Three papers accepted to AISTATS 2016

Three papers are accepted at AI & Statistics (AISTATS) conference, that will be held in Cadiz, Spain. More information (explanation, codes, etc) will be posted soon!

Learning sparse additive models with interactions in high dimensions: Joint work with Hemant Tyagi, Bernd Gartner and Andreas Krause.

Abstract. A function $f: \mathbb{R}^d \rightarrow \mathbb{R}$ is referred to as a Sparse Additive Model (SPAM), if it is of the form $f(\mathbf{x}) = \sum_{l \in \mathcal{S}}\phi_{l}(x_l)$, where $\mathcal{S} \subset [d]$, $|\mathcal{S}| \ll d$. Assuming $\phi_l$’s and $\mathcal{S}$ to be unknown, the problem of estimating $f$ from its samples has been studied extensively. In this work, we consider a generalized SPAM, allowing for second order interaction terms. For some $\mathcal{S}_1 \subset [d], \mathcal{S}_2 \subset {[d] \choose 2}$, the function $f$ is assumed to be of the form: $f(\mathbf{x}) = \sum_{p \in \mathcal{S}_1}\phi_{p} (x_p) + \sum_{(l_1, l_2) \in \mathcal{S}_2}\phi_{(l_1, l_2)} \mathbf{x}_{(l_1, l_2)}.$ Assuming $\phi_{p},\phi_{(l_1, l_2)}$, $\mathcal{S}_1$ and, $\mathcal{S}_2$ to be unknown, we provide a randomized algorithm that queries $f$ and exactly recovers $\mathcal{S}_1,\mathcal{S}_2$. Consequently, this also enables us to estimate the underlying $\phi_p, \phi_{(l_1, l_2)}$. We derive sample complexity bounds for our scheme and also extend our analysis to include the situation where the queries are corrupted with noise – either stochastic, or arbitrary but bounded. Lastly, we provide simulation results on synthetic data, that validate our theoretical findings.
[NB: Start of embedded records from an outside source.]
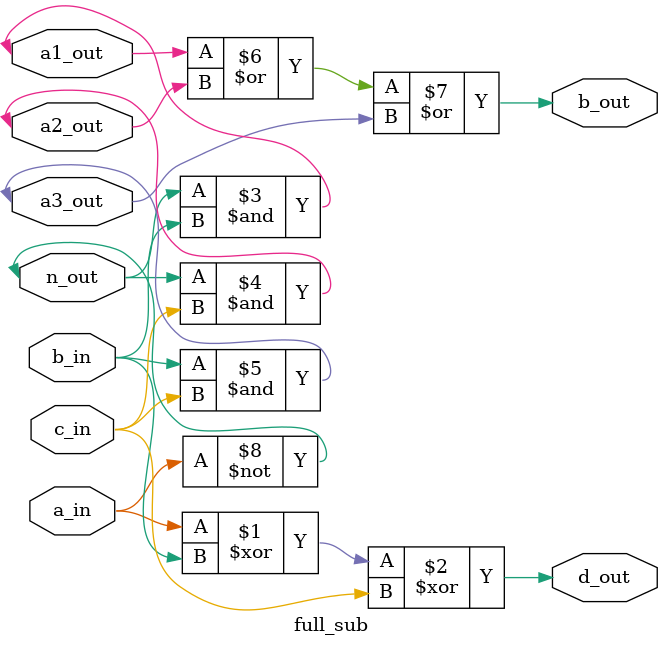
<source format=v>
module full_sub (d_out,b_out,a2_out,a3_out,a1_out,n_out,a_in,b_in,c_in);

input a_in,b_in,c_in;
output d_out,b_out;
inout a1_out,a2_out,a3_out,n_out;

xor dut1 (d_out,a_in,b_in,c_in);
not dut6 (n_out,a_in);
and dut2 (a1_out,n_out,b_in);
and dut3 (a2_out,n_out,c_in);
and dut4 (a3_out,b_in,c_in);
or dut5 (b_out,a1_out,a2_out,a3_out);

endmodule

</source>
Convex block-sparse linear regression with expanders, provably: Joint work with Bubacarr Bah, Rouzbeh Hasheminezhad, Quoc Tran-Dinh, Luca Baldassarre, and Volkan Cevher.

Abstract. Sparse matrices are favorable objects in machine learning and optimization. When such matrices are used, in spite of dense ones, the overall complexity requirements in optimization can be significantly reduced in practice, both in terms of space and run-time. Prompted by this observation, we study a convex optimization scheme for block-sparse recovery from linear measurements. To obtain linear sketches, we use expander matrices, i.e., sparse matrices containing only few non-zeros per column. Hitherto, to the best of our knowledge, such algorithmic solutions have been only studied from a non-convex perspective. Our aim here is to theoretically characterize the performance of convex approaches under such setting. Our key novelty is the expression of the recovery error in terms of the model-based norm, while assuring that solution leaves in the model. To achieve this, we show that sparse model-based matrices satisfy a group version of the null-space property. Our experimental findings on synthetic and real applications support our claims for faster recovery in the convex setting – as opposed to using dense sensing matrices, while showing a competitive recovery performance.

Bipartite correlation clustering – Maximizing agreements: Joint work with Megasthenis Asteris, Dimitris Papailiopoulos, and Alex Dimakis.

Abstract. In Bipartite Correlation Clustering (BCC) we are given a complete bipartite graph $G$ with ‘+’ and ‘-‘ edges, and we seek a vertex clustering that maximizes the number of *agreements: the number of all ‘+’ edges within clusters plus all ‘-‘ edges cut across clusters. BCC is known to be NP-hard. We present a novel algorithm for $k$-BCC, a variant of BCC with an upper bound $k$ on the number of clusters. Our algorithm outputs a $k$-clustering that provably achieves a number of agreements within a multiplicative ${(1-\delta)}$-factor from the optimal, for any desired accuracy $\delta$. It relies on solving a bilinear maximization on the bi-adjacency matrix of the graph, subject to combinatorial constraints. Our algorithm runs in time exponential in $k$ and $\frac{1}{\delta}$, but linear in the size of the input. In the (unconstrained) BCC setting, we show that $O(\delta^{-1})$ clusters suffice to achieve an ${(1-\delta)}$-factor approximation regardless of the size of the graph. In turn, our $k$-BCC algorithm implies an Efficient PTAS for the BCC objective of maximizing agreements. We supplement our theoretical results with experiments on synthetic and real datasets.